The latest National Family Health Survey -5 presents sobering data on the health of India’s youngest. Eighty-nine percent of children aged six to 23 months (under two years) do not receive a “minimum acceptable diet”. In Maharashtra, the proportion is higher; only 8.9% of this age group receive adequate nutrition. Malnutrition is not a new problem for a country like ours, where dietary habits, access to basic foodstuffs and socio-economic vulnerability are problems for both rural and urban populations. Last year’s NFHS data for suburban Mumbai showed that 7.2% of children under five are severely wasted (weight-to-height ratio), 18% are wasted and 24.6% are underweight insufficient.
Since 2019, we have been working with the Foundation for Maternal and Child Health (FMCH), a non-governmental organization (NGO) that works with the poor in the cities of Mumbai and its suburbs, supporting over 50,000 beneficiaries . Field workers are trained to carry out door-to-door visits to provide the support that pregnant women, nursing mothers and children up to two years old need to stop malnutrition at its onset.

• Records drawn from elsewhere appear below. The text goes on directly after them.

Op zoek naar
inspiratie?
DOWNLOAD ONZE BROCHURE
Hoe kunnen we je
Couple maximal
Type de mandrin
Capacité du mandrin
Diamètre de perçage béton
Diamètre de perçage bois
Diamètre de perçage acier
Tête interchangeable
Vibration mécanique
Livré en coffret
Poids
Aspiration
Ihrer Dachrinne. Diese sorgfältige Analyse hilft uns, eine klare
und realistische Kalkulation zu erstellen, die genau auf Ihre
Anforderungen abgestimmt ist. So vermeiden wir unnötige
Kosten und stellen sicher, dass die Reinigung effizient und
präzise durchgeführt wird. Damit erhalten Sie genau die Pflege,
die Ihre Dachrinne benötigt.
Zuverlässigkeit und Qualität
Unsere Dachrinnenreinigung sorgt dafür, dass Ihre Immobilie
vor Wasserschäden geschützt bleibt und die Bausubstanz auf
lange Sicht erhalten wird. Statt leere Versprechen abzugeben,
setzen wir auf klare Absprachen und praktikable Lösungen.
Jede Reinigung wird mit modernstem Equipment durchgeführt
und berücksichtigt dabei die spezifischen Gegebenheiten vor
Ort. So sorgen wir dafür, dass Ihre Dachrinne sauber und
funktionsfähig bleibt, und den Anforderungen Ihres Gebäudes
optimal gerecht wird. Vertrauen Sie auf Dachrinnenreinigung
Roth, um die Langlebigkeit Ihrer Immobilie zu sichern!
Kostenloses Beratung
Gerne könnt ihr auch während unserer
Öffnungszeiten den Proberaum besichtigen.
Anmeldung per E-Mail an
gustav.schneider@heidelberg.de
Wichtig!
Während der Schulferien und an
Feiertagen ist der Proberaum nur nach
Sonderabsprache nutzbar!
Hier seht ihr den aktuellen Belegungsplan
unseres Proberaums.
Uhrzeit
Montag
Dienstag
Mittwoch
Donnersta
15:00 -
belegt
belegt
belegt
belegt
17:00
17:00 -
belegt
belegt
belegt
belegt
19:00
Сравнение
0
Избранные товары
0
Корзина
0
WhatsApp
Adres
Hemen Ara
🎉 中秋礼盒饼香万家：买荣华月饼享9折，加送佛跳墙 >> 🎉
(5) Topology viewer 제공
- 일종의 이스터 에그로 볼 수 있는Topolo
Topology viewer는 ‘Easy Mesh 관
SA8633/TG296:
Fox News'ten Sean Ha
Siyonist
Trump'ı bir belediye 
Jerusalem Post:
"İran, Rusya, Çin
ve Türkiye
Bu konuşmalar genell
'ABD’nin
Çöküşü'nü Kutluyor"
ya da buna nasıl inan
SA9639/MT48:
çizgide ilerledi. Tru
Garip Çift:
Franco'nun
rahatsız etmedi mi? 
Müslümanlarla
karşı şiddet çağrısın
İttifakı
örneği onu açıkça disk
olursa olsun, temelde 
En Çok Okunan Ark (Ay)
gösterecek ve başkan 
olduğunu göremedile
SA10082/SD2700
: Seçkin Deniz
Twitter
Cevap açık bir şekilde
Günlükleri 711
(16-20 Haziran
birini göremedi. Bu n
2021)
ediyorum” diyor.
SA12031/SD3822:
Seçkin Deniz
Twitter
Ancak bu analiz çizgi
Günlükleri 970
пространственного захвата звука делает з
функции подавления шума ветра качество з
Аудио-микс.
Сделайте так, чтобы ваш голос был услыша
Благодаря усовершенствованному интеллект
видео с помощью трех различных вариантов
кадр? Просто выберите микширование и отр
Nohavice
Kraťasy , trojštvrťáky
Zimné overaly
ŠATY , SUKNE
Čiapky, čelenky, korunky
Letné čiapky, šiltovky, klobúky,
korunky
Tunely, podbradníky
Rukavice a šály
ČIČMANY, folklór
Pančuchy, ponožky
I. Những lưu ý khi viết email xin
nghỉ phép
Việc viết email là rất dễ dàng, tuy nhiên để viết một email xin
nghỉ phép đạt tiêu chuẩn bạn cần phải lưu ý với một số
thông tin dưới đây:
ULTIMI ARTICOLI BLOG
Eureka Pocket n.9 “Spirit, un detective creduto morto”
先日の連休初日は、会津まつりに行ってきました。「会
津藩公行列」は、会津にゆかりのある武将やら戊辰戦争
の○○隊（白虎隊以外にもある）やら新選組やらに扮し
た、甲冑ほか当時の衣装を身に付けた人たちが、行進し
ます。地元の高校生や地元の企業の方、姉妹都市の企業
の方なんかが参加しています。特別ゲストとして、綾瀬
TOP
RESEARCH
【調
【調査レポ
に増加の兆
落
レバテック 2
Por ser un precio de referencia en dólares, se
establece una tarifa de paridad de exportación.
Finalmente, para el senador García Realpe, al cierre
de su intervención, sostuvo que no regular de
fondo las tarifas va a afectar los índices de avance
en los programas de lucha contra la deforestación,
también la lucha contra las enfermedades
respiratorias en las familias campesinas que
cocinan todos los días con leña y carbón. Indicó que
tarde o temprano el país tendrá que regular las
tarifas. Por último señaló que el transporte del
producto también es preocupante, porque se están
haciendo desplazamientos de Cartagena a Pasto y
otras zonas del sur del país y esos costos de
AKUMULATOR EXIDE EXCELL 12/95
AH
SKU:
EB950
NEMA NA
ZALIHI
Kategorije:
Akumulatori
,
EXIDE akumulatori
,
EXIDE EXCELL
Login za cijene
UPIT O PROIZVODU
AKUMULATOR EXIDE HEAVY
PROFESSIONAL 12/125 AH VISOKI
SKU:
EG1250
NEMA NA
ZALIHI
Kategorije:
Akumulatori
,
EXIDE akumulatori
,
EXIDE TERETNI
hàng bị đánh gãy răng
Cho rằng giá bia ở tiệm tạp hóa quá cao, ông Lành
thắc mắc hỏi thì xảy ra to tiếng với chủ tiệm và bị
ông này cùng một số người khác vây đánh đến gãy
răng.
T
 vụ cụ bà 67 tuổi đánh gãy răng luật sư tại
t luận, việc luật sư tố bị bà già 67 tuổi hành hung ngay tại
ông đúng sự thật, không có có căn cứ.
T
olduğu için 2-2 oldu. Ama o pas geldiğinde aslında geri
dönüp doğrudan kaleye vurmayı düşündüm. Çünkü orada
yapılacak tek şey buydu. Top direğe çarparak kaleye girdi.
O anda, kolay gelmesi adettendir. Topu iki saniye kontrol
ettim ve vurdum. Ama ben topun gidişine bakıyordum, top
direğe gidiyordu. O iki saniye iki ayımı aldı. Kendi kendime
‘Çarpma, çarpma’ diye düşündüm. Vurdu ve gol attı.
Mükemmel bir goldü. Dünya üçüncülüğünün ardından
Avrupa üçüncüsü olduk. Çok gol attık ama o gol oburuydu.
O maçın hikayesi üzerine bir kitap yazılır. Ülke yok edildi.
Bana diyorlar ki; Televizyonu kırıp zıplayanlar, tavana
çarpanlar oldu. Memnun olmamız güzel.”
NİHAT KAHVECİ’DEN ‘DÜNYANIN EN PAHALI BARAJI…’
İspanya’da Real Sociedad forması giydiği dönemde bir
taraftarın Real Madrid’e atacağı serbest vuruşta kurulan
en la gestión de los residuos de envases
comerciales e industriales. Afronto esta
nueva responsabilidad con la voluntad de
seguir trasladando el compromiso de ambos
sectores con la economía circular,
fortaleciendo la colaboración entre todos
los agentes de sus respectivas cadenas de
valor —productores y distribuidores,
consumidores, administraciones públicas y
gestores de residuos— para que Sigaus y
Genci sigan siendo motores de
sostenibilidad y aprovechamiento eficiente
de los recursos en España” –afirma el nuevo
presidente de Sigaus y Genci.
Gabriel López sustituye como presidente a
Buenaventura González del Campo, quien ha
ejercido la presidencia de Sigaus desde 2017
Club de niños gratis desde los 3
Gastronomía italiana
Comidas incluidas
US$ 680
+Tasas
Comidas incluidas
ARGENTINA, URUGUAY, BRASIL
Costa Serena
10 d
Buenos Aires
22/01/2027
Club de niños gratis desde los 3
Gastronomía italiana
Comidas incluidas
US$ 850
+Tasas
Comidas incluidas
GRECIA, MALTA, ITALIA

The objective of our foundation is to strengthen the capacities of NGOs. In this case, we found that the greatest support we could offer FMCH was to help them create a digital platform. Technology, we have found, can really help control widespread malnutrition in communities.
During each home visit, NGO teams should share relevant health content (e.g. good practices for maternal and child nutrition, breastfeeding guidelines, immunization schedules), as well as than conducting an anthropometry – measuring the child’s height and weight; the most important indicator of malnutrition – at specific intervals. So where does technology come in?
During series of discussions with the NGO, we helped create NuTree, a mobile application for the Android platform. The NuTree platform allows field workers to register beneficiaries and also register visits. We launched the first phase in 2020 in Bhiwandi, Kurla communities and Wadia hospital and to start with included a comprehensive decision tree for each type of visit which guided the field worker on the type of questions to ask, and also provided visual content like images and videos to help explain concepts better. For example, a pregnant woman is asked if she went for her prenatal visit (ANC). If she did, she is asked to provide more details – how many visits ended, when she went, etc. If she did not go for a check-up, she is counseled on its importance and given crucial information on where she might go. FLWs are also encouraged to ask about meal frequency and dietary diversity. They go through the NuTree questionnaire and enter data into the app, saving them valuable time.
In the second phase, launched last year, the app included decision trees for children with severe acute malnutrition (SAM) and moderate acute malnutrition (MAM) after FMCH realized they were not had no standardized protocol for visiting and managing these cases, which was reducing the impact of their programs. As a result, they defined a protocol that ensured consistency between field workers and better quality of care: they standardized weekly visits for SAM cases and fortnightly visits for MAM cases, with detailed questions for each visit. Almost immediately, within 3-5 weeks, they were able to register improvements in the health of the recipients.
This phase also included a module allowing field workers to plan their day: everyone now had a list of visits due, by date and place, as well as late visits. Data after just four months of use showed the percentage of high-risk mothers who missed visits fell from 58% to 37%, pregnant mothers who missed anthropometric visits fell from 40% to 20% and children who missed anthropometric visits went down from 30% to 14%. FMCH found that the app enabled a field worker to manage an average of 100 additional families, a 50% increase in their productivity.
The government’s anganwadi system takes care of the health and nutrition of pregnant women, nursing mothers and children from zero to five years old in addition to several other aspects of health and education. While the system itself is vital for the long-term well-being of the community, the current structure has shortcomings, such as insufficient leadership and inadequate training of anganwadi workers to counsel mothers. Moreover, their visits require additional data entry, and tracking hundreds of mothers, children and visits adds to the burden of the anganwadi worker.
We found that implementing the right technology not only improved field worker efficiency by lightening a load, but also ensured consistency and accountability, as NGO leaders could monitor what was happening on field. While the adoption of technology cannot solve all problems, it clearly provides tools to equip our community workers and enable them to become more effective in addressing widespread malnutrition.
Rekha Koita is co-founder and director of the Koita Foundation, a philanthropic enterprise that works on the digital transformation of NGOs in the areas of livelihoods, education and health. The foundation is also working on the adoption of digital health in India and supporting the Indian government’s rollout of the Ayushman Bharat Digital Mission.